Black Hundreds: Ukrainian Aspect (End of the Nineteenth Century – 1917)
DOI:
https://doi.org/10.15407/uhj2021.05.091Keywords:
Black Hundreds movement, Russian Empire, Ukraine, Jewish pogroms, government national policyAbstract
The purpose of the article is to reconstruct and analyze the main stages and features of the Black Hundreds movement in Ukraine in the end of the 19th century and during the World War I.
The research methodology is based on the principles of historicism, scientificity, objectivity. Comparative-historical, analytical-septic methods, methods of scientific criticism of sources, interdisciplinary approach are used.
Scientific novelty. On the basis of the processed sources, a significant part of which is first introduced into scientific circulation, the specifics of the Black Hundreds movement in Ukraine at the end of the 19th century are characterized and in the first decades of the 20th century.
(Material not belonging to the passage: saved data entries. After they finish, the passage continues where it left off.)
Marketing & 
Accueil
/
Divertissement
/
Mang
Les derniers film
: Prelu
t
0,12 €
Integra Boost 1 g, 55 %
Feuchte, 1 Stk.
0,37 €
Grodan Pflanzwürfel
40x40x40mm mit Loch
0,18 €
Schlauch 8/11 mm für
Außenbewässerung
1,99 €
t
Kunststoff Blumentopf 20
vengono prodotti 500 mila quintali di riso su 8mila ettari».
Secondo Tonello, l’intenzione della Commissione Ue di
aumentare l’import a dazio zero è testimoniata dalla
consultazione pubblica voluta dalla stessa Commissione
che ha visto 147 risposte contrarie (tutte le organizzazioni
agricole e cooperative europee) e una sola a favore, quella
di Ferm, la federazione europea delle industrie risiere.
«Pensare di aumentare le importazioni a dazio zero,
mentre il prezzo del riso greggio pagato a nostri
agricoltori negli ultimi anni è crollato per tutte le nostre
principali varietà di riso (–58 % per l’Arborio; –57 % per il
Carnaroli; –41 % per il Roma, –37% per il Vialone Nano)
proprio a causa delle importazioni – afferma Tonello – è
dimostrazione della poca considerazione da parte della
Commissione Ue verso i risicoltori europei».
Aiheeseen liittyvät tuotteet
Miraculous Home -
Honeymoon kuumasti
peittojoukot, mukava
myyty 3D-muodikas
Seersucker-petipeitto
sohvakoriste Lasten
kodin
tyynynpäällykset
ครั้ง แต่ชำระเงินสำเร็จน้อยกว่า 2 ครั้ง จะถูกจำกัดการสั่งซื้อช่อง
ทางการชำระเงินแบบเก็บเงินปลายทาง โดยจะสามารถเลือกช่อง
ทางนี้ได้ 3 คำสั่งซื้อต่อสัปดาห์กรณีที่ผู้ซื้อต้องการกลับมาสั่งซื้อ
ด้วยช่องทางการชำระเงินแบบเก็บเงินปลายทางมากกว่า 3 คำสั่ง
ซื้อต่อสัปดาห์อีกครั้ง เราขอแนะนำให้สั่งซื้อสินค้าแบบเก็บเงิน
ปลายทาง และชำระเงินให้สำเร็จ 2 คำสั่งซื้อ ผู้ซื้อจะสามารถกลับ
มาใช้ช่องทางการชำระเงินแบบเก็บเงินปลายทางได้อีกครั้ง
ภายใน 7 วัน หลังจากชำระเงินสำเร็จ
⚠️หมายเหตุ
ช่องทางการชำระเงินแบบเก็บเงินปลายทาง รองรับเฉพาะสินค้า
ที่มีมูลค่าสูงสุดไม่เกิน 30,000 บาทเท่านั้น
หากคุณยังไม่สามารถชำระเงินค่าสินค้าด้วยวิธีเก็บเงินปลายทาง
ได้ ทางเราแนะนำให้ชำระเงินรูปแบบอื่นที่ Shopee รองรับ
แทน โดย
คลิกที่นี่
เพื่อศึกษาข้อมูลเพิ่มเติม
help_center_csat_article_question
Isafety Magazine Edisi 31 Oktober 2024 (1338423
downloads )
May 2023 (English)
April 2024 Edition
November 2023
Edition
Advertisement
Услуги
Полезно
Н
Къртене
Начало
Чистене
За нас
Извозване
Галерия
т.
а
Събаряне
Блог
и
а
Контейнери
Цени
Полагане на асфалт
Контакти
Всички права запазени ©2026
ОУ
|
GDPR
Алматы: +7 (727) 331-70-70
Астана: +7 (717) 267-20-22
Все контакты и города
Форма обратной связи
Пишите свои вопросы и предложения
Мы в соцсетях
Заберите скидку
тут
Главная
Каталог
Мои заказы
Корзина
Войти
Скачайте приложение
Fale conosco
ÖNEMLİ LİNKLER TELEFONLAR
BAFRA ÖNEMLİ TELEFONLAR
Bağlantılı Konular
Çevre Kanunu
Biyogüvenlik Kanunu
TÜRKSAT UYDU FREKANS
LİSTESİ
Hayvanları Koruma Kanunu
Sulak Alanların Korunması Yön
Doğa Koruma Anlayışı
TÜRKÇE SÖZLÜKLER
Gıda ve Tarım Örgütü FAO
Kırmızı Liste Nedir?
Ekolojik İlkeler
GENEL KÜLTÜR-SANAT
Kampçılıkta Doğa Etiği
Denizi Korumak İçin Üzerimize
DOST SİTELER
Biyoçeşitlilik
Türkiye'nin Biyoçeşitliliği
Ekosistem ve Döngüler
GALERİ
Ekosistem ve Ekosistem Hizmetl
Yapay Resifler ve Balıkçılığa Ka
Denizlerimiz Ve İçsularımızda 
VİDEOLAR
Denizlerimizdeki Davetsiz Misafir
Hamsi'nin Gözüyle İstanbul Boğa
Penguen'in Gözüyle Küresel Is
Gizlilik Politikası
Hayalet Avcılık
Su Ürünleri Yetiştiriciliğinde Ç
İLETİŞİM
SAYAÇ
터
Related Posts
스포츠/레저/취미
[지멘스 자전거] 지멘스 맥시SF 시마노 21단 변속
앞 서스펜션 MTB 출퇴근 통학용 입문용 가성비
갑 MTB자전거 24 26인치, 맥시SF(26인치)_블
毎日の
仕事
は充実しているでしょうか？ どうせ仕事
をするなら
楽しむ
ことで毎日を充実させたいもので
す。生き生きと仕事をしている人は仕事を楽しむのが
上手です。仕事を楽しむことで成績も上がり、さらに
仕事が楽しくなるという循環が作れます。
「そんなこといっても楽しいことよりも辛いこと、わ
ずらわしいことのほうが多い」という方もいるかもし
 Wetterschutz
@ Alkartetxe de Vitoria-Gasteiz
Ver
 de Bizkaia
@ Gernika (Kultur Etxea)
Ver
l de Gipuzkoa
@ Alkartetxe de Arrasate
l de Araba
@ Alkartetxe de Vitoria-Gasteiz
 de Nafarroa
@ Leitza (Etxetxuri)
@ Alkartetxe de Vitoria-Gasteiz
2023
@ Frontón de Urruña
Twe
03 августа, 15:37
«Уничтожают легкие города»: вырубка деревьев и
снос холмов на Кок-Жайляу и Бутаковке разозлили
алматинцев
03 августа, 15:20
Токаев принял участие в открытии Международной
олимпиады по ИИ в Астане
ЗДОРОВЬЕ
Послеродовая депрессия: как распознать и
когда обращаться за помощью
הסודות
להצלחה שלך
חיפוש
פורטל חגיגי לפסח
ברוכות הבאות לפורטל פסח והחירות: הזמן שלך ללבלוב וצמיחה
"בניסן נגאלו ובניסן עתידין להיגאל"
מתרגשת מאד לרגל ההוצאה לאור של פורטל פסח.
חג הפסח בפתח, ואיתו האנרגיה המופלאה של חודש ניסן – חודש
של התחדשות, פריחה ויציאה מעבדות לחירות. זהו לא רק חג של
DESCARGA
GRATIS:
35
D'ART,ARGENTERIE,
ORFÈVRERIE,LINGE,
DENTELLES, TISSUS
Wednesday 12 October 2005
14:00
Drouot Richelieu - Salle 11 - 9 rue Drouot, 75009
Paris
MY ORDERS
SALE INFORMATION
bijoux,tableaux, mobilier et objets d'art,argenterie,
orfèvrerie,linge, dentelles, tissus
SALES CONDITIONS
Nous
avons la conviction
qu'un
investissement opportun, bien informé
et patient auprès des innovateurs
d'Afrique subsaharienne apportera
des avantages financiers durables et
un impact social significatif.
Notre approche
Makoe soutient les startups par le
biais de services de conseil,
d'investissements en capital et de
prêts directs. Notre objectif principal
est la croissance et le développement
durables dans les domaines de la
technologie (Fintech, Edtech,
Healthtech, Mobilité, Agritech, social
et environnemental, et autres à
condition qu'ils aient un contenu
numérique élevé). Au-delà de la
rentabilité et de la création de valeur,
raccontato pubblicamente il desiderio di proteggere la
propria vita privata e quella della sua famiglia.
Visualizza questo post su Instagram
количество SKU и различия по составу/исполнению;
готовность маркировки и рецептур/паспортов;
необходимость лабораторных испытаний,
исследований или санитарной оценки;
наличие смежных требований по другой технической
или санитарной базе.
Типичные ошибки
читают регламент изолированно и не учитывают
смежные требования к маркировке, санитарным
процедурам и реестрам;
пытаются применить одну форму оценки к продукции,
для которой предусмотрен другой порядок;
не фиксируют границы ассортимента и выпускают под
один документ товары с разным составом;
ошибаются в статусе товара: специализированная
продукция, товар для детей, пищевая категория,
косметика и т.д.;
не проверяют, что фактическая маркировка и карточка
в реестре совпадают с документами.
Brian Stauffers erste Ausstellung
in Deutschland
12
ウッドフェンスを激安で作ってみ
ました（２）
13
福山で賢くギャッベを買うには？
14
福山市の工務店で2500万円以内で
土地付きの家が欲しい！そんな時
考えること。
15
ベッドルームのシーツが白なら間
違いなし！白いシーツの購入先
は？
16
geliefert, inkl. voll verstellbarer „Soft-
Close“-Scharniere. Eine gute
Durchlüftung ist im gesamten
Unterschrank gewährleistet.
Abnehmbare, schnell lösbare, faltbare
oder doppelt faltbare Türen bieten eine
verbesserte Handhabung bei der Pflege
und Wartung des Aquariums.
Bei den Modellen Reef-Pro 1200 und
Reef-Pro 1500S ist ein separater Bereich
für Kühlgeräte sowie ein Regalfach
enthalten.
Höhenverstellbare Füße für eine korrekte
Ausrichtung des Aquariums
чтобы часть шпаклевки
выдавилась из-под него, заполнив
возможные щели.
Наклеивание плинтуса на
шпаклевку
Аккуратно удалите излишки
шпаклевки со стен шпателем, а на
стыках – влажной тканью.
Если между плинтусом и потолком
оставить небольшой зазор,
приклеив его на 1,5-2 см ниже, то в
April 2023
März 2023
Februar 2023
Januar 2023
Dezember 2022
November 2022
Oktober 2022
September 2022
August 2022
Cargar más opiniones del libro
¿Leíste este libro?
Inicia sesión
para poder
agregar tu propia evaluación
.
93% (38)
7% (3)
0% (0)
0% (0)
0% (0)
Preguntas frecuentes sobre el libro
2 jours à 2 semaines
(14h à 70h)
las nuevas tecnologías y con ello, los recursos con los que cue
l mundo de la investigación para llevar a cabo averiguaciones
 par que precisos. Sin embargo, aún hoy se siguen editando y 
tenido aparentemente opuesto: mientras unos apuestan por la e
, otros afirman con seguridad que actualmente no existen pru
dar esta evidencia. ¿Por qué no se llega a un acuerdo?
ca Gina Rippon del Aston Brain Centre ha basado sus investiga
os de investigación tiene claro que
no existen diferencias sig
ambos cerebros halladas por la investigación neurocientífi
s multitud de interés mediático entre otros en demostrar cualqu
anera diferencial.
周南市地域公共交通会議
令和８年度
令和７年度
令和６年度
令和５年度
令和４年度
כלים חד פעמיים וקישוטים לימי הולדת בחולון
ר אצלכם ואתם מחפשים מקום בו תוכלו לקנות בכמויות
Results of the research. The issue of the Black Hundreds movement in the Russian Empire in the early 20th century, despite all its complexity and contradictions, has been quite successfully studied by Russian, Ukrainian, Jewish and other historians and publicists for over a century. The history of the origin and formation of the Black Hundreds parties and organizations, their number and social composition in Ukraine and in the empire in general has been significantly studied. Various currents in the Black Hundreds were analyzed – from moderate to extremist, the course of the Jewish pogroms and the causes of anti-Semitism. Researchers have paid less attention to the ties of the Black Hundreds and their leaders with Russian monarchism, the broad peasantry, and the hierarchs of the Russian Orthodox Church. The Duma tactics of the Black Hundreds, their attitude to the tsarist manifesto of October 17, 1905, and the problems of constitutionalism after its promulgation were even less well covered. The activity of the Black Hundreds during the World War I remains a serious gap in the national historiography.